[Request 1]
Check each statement, (a), (b) and (c), against the IBM risk passage. Answer yes or no for each, and quote the exact words of the passage that decide it.
(a) The company's vice president of global risk and insurance undertook the risk quantification study.
(b) IBM takes a $50 million retention in its Bermuda-based captive.
(c) The study was carried out only once.
[Request 2]
Extend the IBM risk passage with a few sentences that pick up after its final line.

[Study text]

★ ★ ★

To determine the nature of IBM's risks, Kathleen M. Ireland, the company's vice president of global risk and insurance, undertook a formal risk quantification study.

The study helped review and evaluate the efficiency of IBM's capital deployment through a formal, rigorous process that quantified the reasoning behind risk management capital decisions.

“Basically, we did it five years out, and we did it again to refresh two years out” she said. “You're taking all your loss information and balancing on what you think your risk appetite is and how much risk the company wants to take.”

She said it lays out IBM's different parameters. Regarding property, for example, IBM found “that we take a $10 million retention in our Bermuda-based captive. We could easily take $50 million if we want to, and it wouldn't have any impact on the corporation,” Ms. Ireland said. “But for us to take $50 million in risk, the reduction in premium we would get would not substantiate,” she said. “We might get $4 million, but we're taking another $40 million of risk for every event.”

“So we always weigh how much risk we can bear versus what the cost is to buy insurance,” she said.

★ ★ ★

[Supplied data]
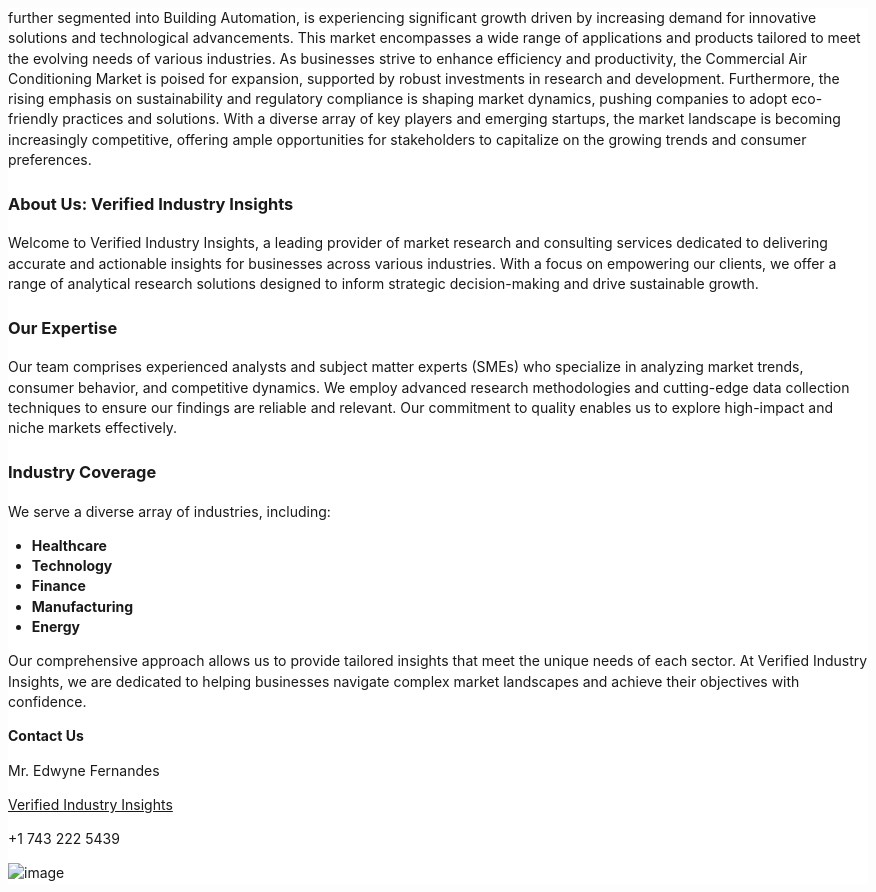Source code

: further segmented into Building Automation, is experiencing significant growth driven by increasing demand for innovative solutions and technological advancements. This market encompasses a wide range of applications and products tailored to meet the evolving needs of various industries. As businesses strive to enhance efficiency and productivity, the Commercial Air Conditioning Market is poised for expansion, supported by robust investments in research and development. Furthermore, the rising emphasis on sustainability and regulatory compliance is shaping market dynamics, pushing companies to adopt eco-friendly practices and solutions. With a diverse array of key players and emerging startups, the market landscape is becoming increasingly competitive, offering ample opportunities for stakeholders to capitalize on the growing trends and consumer preferences.</p><h3>About Us: Verified Industry Insights</h3><p>Welcome to Verified Industry Insights, a leading provider of market research and consulting services dedicated to delivering accurate and actionable insights for businesses across various industries. With a focus on empowering our clients, we offer a range of analytical research solutions designed to inform strategic decision-making and drive sustainable growth.</p><h3>Our Expertise</h3><p>Our team comprises experienced analysts and subject matter experts (SMEs) who specialize in analyzing market trends, consumer behavior, and competitive dynamics. We employ advanced research methodologies and cutting-edge data collection techniques to ensure our findings are reliable and relevant. Our commitment to quality enables us to explore high-impact and niche markets effectively.</p><h3>Industry Coverage</h3><p>We serve a diverse array of industries, including:</p><ul><li><strong>Healthcare</strong></li><li><strong>Technology</strong></li><li><strong>Finance</strong></li><li><strong>Manufacturing</strong></li><li><strong>Energy</strong></li></ul><p>Our comprehensive approach allows us to provide tailored insights that meet the unique needs of each sector. At Verified Industry Insights, we are dedicated to helping businesses navigate complex market landscapes and achieve their objectives with confidence.</p><p><strong>Contact Us</strong></p><p>Mr. Edwyne Fernandes</p><p><a href="https://www.verifiedindustryinsights.com/">Verified Industry Insights</a></p><p>+1 743 222 5439</p>
![image](https://github.com/user-attachments/assets/5db3eed7-395c-482f-a3be-ebc2de107a00)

★ ★ ★

[Output 1]
(a) Yes: "Kathleen M. Ireland, the company's vice president of global risk and insurance, undertook a formal risk quantification study."
(b) No: "we take a $10 million retention in our Bermuda-based captive."
(c) No: "we did it five years out, and we did it again to refresh two years out"

[Output 2]
In this case, the results showed that because of the proposed structure, IBM could take more risk and shared this with its insurers.

“While the recommendation wasn't utilized, it allowed us to show the markets that we could take more risk,” according to Ms. Ireland. IBM didn't have to accept higher pricing from the underwriters in order to have them on its program because it could just self-assume the risk.

“It was one lever to manage the price,” she said. “It's a way to revalidate or find other ways to look in a holistic view at all of your risk together.”

But conducting the risk quantification study more frequently wouldn't result in added value, she said. “To do it every other year, you'd be kind of crunching the same information. It makes sense to have several years in between.”